-- Task input --

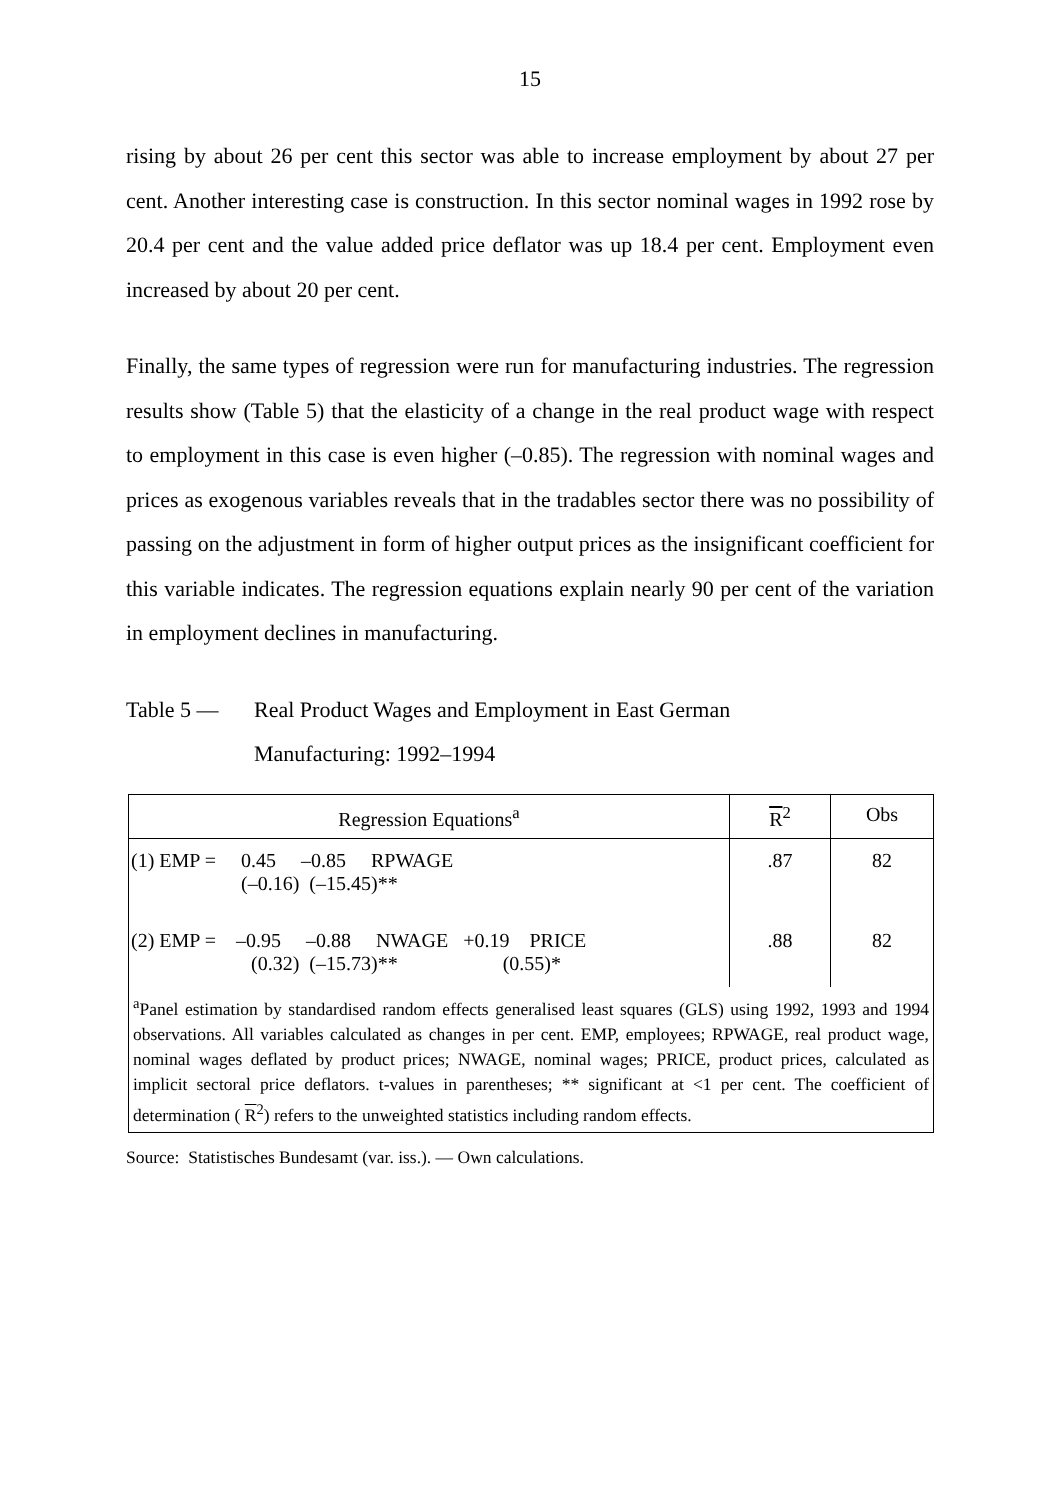15
rising by about 26 per cent this sector was able to increase employment by about 27 per cent. Another interesting case is construction. In this sector nominal wages in 1992 rose by 20.4 per cent and the value added price deflator was up 18.4 per cent. Employment even increased by about 20 per cent.
Finally, the same types of regression were run for manufacturing industries. The regression results show (Table 5) that the elasticity of a change in the real product wage with respect to employment in this case is even higher (–0.85). The regression with nominal wages and prices as exogenous variables reveals that in the tradables sector there was no possibility of passing on the adjustment in form of higher output prices as the insignificant coefficient for this variable indicates. The regression equations explain nearly 90 per cent of the variation in employment declines in manufacturing.
Table 5 — Real Product Wages and Employment in East German
Manufacturing: 1992–1994
| Regression Equations<sup>a</sup> | R<sup>2</sup> | Obs |
| --- | --- | --- |
| (1) EMP = 0.45 –0.85 RPWAGE (–0.16) (–15.45)** | .87 | 82 |
| (2) EMP = –0.95 –0.88 NWAGE +0.19 PRICE (0.32) (–15.73)** (0.55)* | .88 | 82 |
| <sup>a</sup> Panel estimation by standardised random effects generalised least squares (GLS) using 1992, 1993 and 1994 observations. All variables calculated as changes in per cent. EMP, employees; RPWAGE, real product wage, nominal wages deflated by product prices; NWAGE, nominal wages; PRICE, product prices, calculated as implicit sectoral price deflators. t-values in parentheses; ** significant at <1 per cent. The coefficient of determination ( R<sup>2</sup>) refers to the unweighted statistics including random effects. | | |
Source: Statistisches Bundesamt (var. iss.). — Own calculations.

-- Task --
Restate the material word for word from its first line through the line containing "rising by about", both included; the pictures do not belong in it.

-- Task result --
15
rising by about 26 per cent this sector was able to increase employment by about 27 per cent. Another interesting case is construction. In this sector nominal wages in 1992 rose by 20.4 per cent and the value added price deflator was up 18.4 per cent. Employment even increased by about 20 per cent.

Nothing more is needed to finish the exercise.